2. The rules submitted for judicial review are in compliance with the principle of equality in Art. 3 sec. 1 GG regarding the determination of the taxable object, the tax privileges and the design of the tax scale.
a) By burdening commercial passenger flights, the legislature has chosen the object of taxation in compliance with the Constitution. The legislature was not obliged to also impose the air travel tax on non-commercial and cargo flights for reasons of equality. By virtue of its democratically legitimated extensive leeway in choosing taxable objects, the legislature is not required under the principle of equality, once a specific object of taxation is chosen, to also tax all similar taxable objects suitable for the tax purpose. Only after the object of taxation has been chosen is the legislature bound by the stricter rules of Art. 3 sec. 1 GG in designing the tax law.
b) The tax exemptions provided for in the Air Travel Tax Act are based upon valid factual reasons. The tax exemption for island supply flights secures the subsistence of the islanders. The exemption of military and other government flights already follows from the chosen object of taxation. The tax privilege for transit and transfer flights is intended to protect the German airports as international hubs by imposing on them a lower burden because of this function.
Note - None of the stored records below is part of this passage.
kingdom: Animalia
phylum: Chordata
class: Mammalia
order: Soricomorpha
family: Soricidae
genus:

c) The challenged design of the tax scale does not violate the general principle of equality. By linking the taxation to the distance travelled by the flight, the legislature has chosen a sufficiently realistic standard of taxation in line with the act’s purpose of environmental protection. Unequal burdening caused by the fact that the tax rate is connected to the distance to the largest commercial airport in the country of destination instead of the actual destination airport, does not result in the tax standard determined by the legislature being incompatible with Art. 3 sec. 1 GG. Only in a few very large countries or in case of flights to a few countries’ overseas territories does the country of destination’s tax-relevant airport with the highest volume of traffic incorrectly reflect the actual distance travelled. For the sake of simplification, such minor distortions are tolerable under equality principles.
3. Taxation of commercial passenger flights neither violates the airlines’ nor the passengers’ freedom of occupation. The air travel tax does not interfere with the passenger’s freedom of occupation because it contains no occupation-regulating component in this respect. An impairment of the airlines’ freedom of occupation is justified by the legislature’s intention to protect the environment.